The Department of Social Services was an Australian government department that existed between April 1939 and December 1972.

The Department was established by the Menzies Government in 1939, but did not become fully operative until 1941.

Scope
Information about the department's functions and/or government funding allocation could be found in the Administrative Arrangements Orders, the annual Portfolio Budget Statements and in the Department's annual reports.

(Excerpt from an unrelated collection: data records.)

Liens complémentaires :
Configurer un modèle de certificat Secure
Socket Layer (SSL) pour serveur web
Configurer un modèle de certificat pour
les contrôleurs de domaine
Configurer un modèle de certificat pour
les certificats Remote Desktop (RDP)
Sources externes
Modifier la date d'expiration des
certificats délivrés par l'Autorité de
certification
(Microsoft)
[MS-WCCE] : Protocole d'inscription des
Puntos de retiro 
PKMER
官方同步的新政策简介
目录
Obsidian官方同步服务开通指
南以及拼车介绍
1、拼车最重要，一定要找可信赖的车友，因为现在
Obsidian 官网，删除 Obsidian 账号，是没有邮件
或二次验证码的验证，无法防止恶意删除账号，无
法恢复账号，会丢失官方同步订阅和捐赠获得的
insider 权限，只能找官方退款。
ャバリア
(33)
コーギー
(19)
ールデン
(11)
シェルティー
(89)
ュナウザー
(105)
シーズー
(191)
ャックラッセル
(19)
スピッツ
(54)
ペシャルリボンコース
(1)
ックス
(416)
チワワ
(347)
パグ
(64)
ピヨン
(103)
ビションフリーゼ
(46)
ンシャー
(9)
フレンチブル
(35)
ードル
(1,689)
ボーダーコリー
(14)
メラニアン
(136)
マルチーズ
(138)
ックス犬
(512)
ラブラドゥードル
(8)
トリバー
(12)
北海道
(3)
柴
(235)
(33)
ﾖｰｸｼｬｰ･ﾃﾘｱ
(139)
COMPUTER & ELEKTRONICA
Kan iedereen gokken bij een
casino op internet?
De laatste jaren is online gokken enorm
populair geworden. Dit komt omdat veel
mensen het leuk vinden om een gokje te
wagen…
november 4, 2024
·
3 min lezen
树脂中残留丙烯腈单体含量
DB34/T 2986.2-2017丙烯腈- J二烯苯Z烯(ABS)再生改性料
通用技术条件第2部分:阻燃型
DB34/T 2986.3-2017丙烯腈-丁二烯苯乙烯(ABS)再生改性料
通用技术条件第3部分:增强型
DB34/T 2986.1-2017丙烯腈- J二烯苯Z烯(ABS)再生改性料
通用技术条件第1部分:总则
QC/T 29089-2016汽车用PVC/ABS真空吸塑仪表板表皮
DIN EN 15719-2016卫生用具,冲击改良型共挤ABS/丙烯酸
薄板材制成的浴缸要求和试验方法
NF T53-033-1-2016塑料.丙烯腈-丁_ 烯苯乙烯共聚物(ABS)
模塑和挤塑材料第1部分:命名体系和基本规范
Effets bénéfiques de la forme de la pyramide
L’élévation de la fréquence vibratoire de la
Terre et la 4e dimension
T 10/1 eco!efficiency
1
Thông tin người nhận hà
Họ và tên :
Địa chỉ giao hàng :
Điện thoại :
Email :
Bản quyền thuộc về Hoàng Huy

According to the Administrative Arrangements Order of 12 March 1947, the department was responsible for:
allowances for wives and children of invalid pensioners
child endowment
compassionate allowances to persons ineligible for invalid, old-age and widows' pensions and maternity allowances
compensation or pensions to, or in respect of, ex-members of the Civil Constructional Corps, ex-civil defence workers, and civilians who suffered war injury
reception and aftercare of evacuees and ex-internees
funeral benefit for invalid and old-age pensioners
maternity allowances
old-age pensions
payment of -
Commonwealth Literary Fund allowances
Financial assistance to university students
Imperial pensions (other than war pensions)
Judiciary pensions
Pensions and retiring allowances under Section 84 of the Commonwealth Constitution
Special annuities granted by the Commonwealth
Superannuation to retired Commonwealth employees
Reciprocity with New Zealand in relation to invalid and old-age benefits
Rehabilitation of ex-members of the Forces
Rehabilitation of invalid pensioners
Sickness benefits
Social service proposals and activities generally
Unemployment benefits
Vocational training of invalid pensioners and unemployment and sickness beneficiaries
Widow's pensions

Structure
The Department was an Australian Public Service department, staffed by officials who were responsible to the Minister for Social Services.